High concurrency is when a lot of traffic (usually users) accesses the program’s interfaces, pages, and other resources at the same time. Solving high concurrency is to ensure the stability of the program when the traffic peaks.

We usually use QPS(queries per second, also called requests per second) to measure the overall performance of the program. The higher the number, the better, usually requires pressure measurement (AB tool) data.

Assuming that one of our processes (thread or coroutine) takes 50 milliseconds to process a request (the industry standard range is generally 20 to 60 milliseconds), then 20 requests can be processed in one second. A server can run many of these processes in parallel to process requests, such as 128. So the theoretical QPS of this machine is 2560.

Don’t underestimate this number. When your QPS is that high, it means that your DAILY active users are 2,560 *200= 512,000, which is usually calculated at a magnification of 200 times.
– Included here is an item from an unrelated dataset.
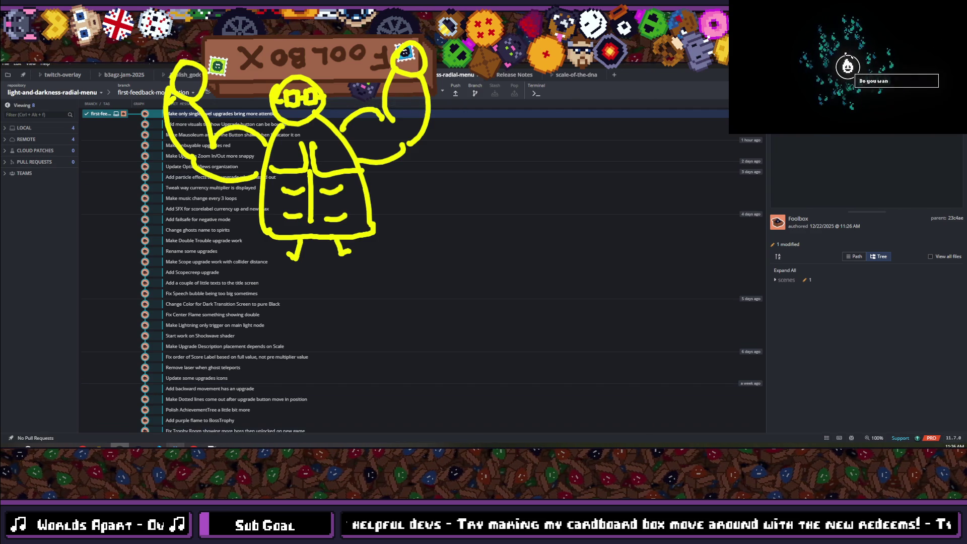
left_click(186, 446)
The maximum QPS a server can achieve is influenced by many factors, such as machine configuration, machine room location, CPU performance, memory size, disk performance, bandwidth size, program language, database performance, program architecture, etc. We will go into details.

1. Configure machine parameters

This is easy to understand, for example, the server can enable a maximum of 128 processes, you set a maximum of 100, this is server tuning.

2. Location of the equipment room

If you do overseas users, the server room should choose foreign, on the contrary, should choose domestic, because the machine room is closer to the user, the lower the time loss in transmission.

3. CPU performance

The better the CPU performance, the faster the processing speed, the more cores, the more processes can be started in parallel.

4. Memory size

The larger the memory, the more data the program can put directly into memory, and the data can be read from memory much faster than from disk.

5. Disk performance

This goes without saying. Solid-state drives perform much better than mechanical drives, and the better the performance, the faster you can read and write data.

6. Bandwidth

Generally, the bandwidth of the server refers to the outgoing bandwidth, in Mb/S. For example, the bandwidth is 8Mb/S, that is, 1MB/S. If the file download service is provided, a user’s download may use up the bandwidth of the server. Generally, resources such as pictures, videos, CSS files, and JavaScript scripts are stored in the THIRD-PARTY CDN and charged by traffic. In this way, the bandwidth of the server is not occupied.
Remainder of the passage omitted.